Do you remember when Cyber Monday wasn't a thing? In late November 2005, The New York Times reported: "The name Cyber Monday grew out of the observation that millions of otherwise productive working Americans, fresh off a Thanksgiving weekend of window shopping, were returning to high-speed Internet connections at work Monday and buying what they liked." At that time, internet connections in most homes were slow.
Fast-forward 15 years; foot traffic is down, fewer people are returning to offices, and most people have much faster connections at home. Monday had all the makings of an epic online shopping day. In fact, ABC News reported earlier this week: Cyber Monday expected to be biggest online shopping day in US history. But the shopping holiday is no longer confined to the U.S., so Akamai prepares for the day with its global retail customers and observes trends to ensure flawless performance and protect retailers' websites by averting the most sophisticated threats.
As it happens, that reporting was accurate. Forbes reported on Tuesday that "Cyber Monday was projected to be the largest online shopping day in U.S. history and it delivered just that - a 15.1% increase over last year coming in at $10.8 billion for the day."
The first thing Akamai witnessed was that visits to retailers' websites increased by 28% YoY on Cyber Monday, and the peak hourly visits also increased by 27% YoY. The peak hours were 11 AM-12 PM ET in 2019 and 9-10 AM ET in 2020.

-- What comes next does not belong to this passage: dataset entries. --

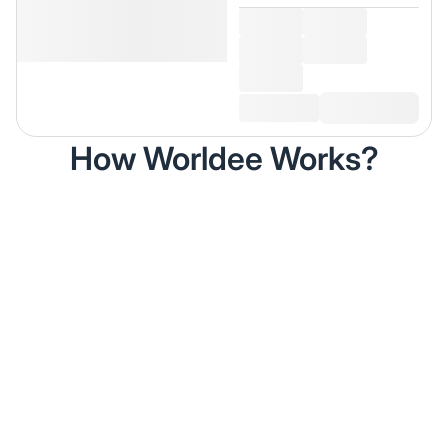
How Worldee Works?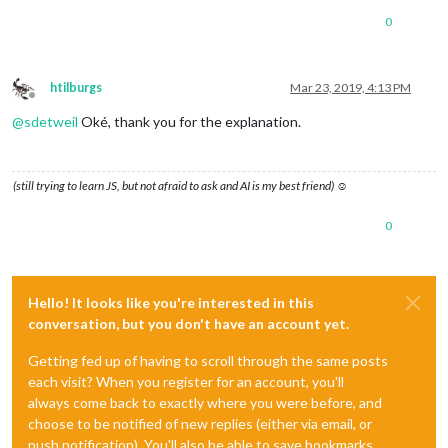
0
htilburgs
Mar 23, 2019, 4:13 PM
Offline
@
sdetweil
Oké, thank you for the explanation.
(still trying to learn JS, but not afraid to ask and AI is my best friend) ☺
0
Hello! It looks like you're interested in this
conversation, but you don't have an account yet.
Getting fed up of having to scroll through the same posts
each visit? When you register for an account, you'll
always come back to exactly where you were before, and
choose to be notified of new replies (either via email, or
push notification). You'll also be able to save bookmarks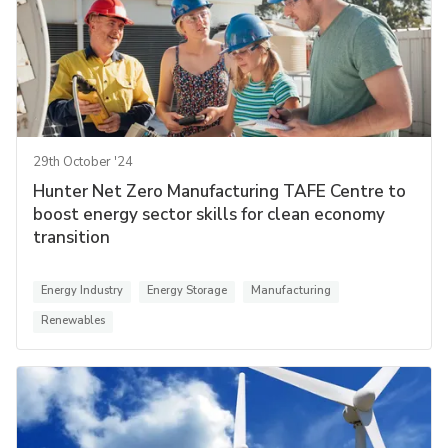
29th October '24
Hunter Net Zero Manufacturing TAFE Centre to
boost energy sector skills for clean economy
transition
Energy Industry
Energy Storage
Manufacturing
Renewables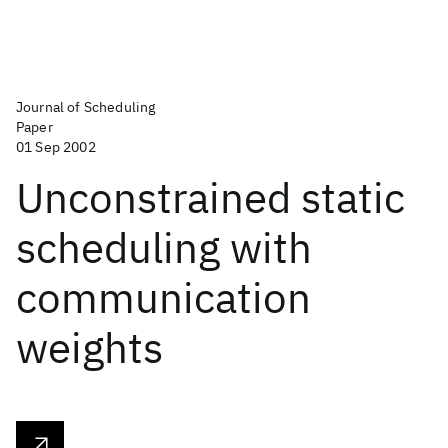
Journal of Scheduling
Paper
01 Sep 2002
Unconstrained static
scheduling with
communication
weights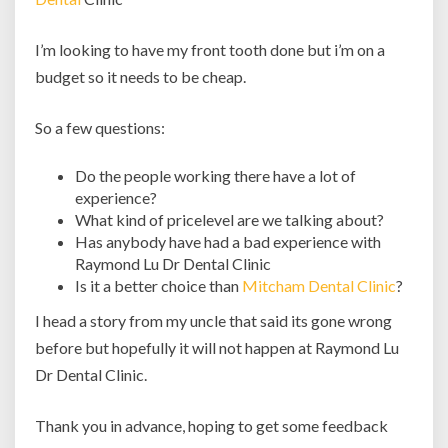
I’m looking to have my front tooth done but i’m on a
budget so it needs to be cheap.
So a few questions:
Do the people working there have a lot of
experience?
What kind of pricelevel are we talking about?
Has anybody have had a bad experience with
Raymond Lu Dr Dental Clinic
Is it a better choice than
Mitcham Dental Clinic
?
I head a story from my uncle that said its gone wrong
before but hopefully it will not happen at Raymond Lu
Dr Dental Clinic.
Thank you in advance, hoping to get some feedback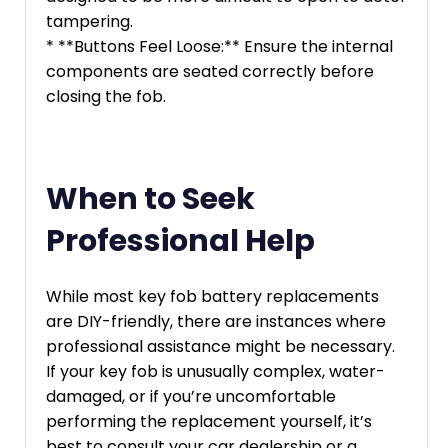
tampering.
* **Buttons Feel Loose:** Ensure the internal
components are seated correctly before
closing the fob.
When to Seek
Professional Help
While most key fob battery replacements
are DIY-friendly, there are instances where
professional assistance might be necessary.
If your key fob is unusually complex, water-
damaged, or if you’re uncomfortable
performing the replacement yourself, it’s
best to consult your car dealership or a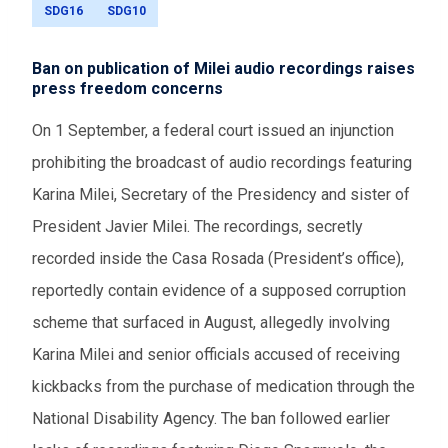
SDG16
SDG10
Ban on publication of Milei audio recordings raises
press freedom concerns
On 1 September, a federal court issued an injunction
prohibiting the broadcast of audio recordings featuring
Karina Milei, Secretary of the Presidency and sister of
President Javier Milei. The recordings, secretly
recorded inside the Casa Rosada (President’s office),
reportedly contain evidence of a supposed corruption
scheme that surfaced in August, allegedly involving
Karina Milei and senior officials accused of receiving
kickbacks from the purchase of medication through the
National Disability Agency. The ban followed earlier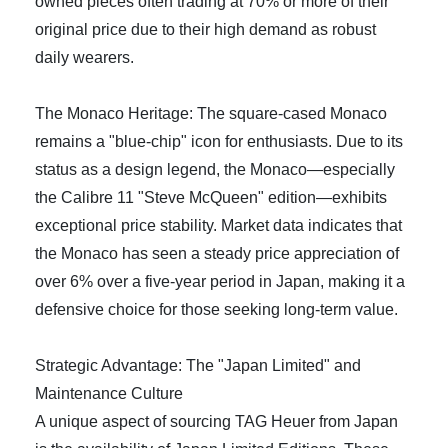
owned pieces often trading at 70% or more of their
original price due to their high demand as robust
daily wearers.
The Monaco Heritage: The square-cased Monaco
remains a "blue-chip" icon for enthusiasts. Due to its
status as a design legend, the Monaco—especially
the Calibre 11 "Steve McQueen" edition—exhibits
exceptional price stability. Market data indicates that
the Monaco has seen a steady price appreciation of
over 6% over a five-year period in Japan, making it a
defensive choice for those seeking long-term value.
Strategic Advantage: The "Japan Limited" and
Maintenance Culture
A unique aspect of sourcing TAG Heuer from Japan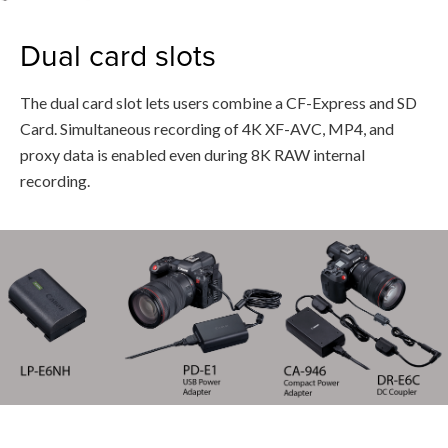
Dual card slots
The dual card slot lets users combine a CF-Express and SD
Card. Simultaneous recording of 4K XF-AVC, MP4, and
proxy data is enabled even during 8K RAW internal
recording.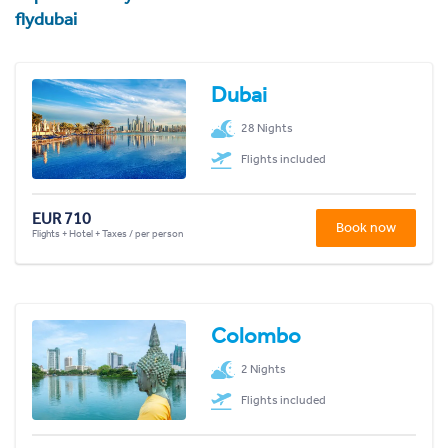
flydubai
Dubai
28 Nights
Flights included
EUR 710
Book now
Flights + Hotel + Taxes / per person
Colombo
2 Nights
Flights included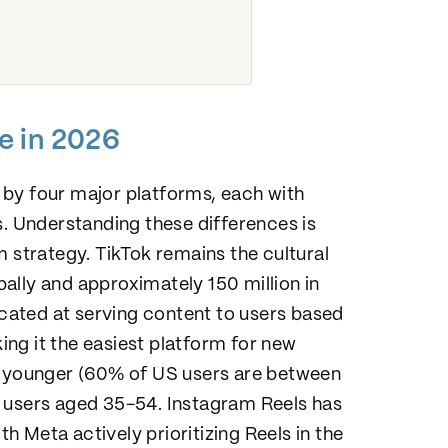
e in 2026
by four major platforms, each with
s. Understanding these differences is
m strategy. TikTok remains the cultural
obally and approximately 150 million in
icated at serving content to users based
king it the easiest platform for new
ws younger (60% of US users are between
s users aged 35-54. Instagram Reels has
 Meta actively prioritizing Reels in the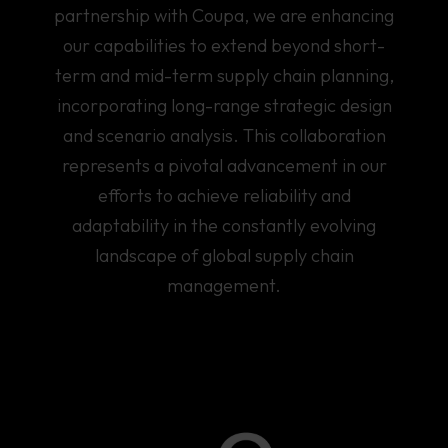
partnership with Coupa, we are enhancing
our capabilities to extend beyond short-
term and mid-term supply chain planning,
incorporating long-range strategic design
and scenario analysis. This collaboration
represents a pivotal advancement in our
efforts to achieve reliability and
adaptability in the constantly evolving
landscape of global supply chain
management.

Additionally, we looked at the following data points for online shopping on Cyber Monday, comparing 2019 to 2020:
- Shoppers on mobile versus desktop:
- Mobile: increase from 58.74% to 66.76%
- Desktop: decrease from 37.54% to 28.55%
- Bounce rates on mobile versus desktop:
- Mobile: increase from 36.45% to 37.78%
- Desktop: decrease from 27.14% to 25.95%
- Conversion rates on mobile versus desktop:
- Mobile: increase from 2.01% to 2.36%
- Desktop: increase from 4.04% to 4.45%
In 2019, Akamai witnessed 4 billion total retail attacks across its platform, with 66 million being credential abuse/stuffing attacks. This year, we saw those numbers jump exponentially to almost 10 billion and 84 million, respectively, an increase of 79% in credential attacks alone. Cyber Monday hasn't just grown exponentially for online shopping, it's also become a huge holiday for cybercriminals, as evidenced by these numbers. The primary reason? Some of the biggest sales and most sought-after products are held until Cyber Monday, making them rich targets for threat actors to go after, including some highly anticipated gaming consoles. Bot operators can snap up inventory to resell on the gray market, and those looking to inflict financial pain on a business can severely compromise revenue generation by overwhelming infrastructure through DDoS or web application attacks.
While some retailers focused their budget on marketing efforts in 2020, and understandably so, security needs to be a priority for the months ahead and throughout 2021. All data indicates that online shopping is on the rise - and right alongside it, cybercrime.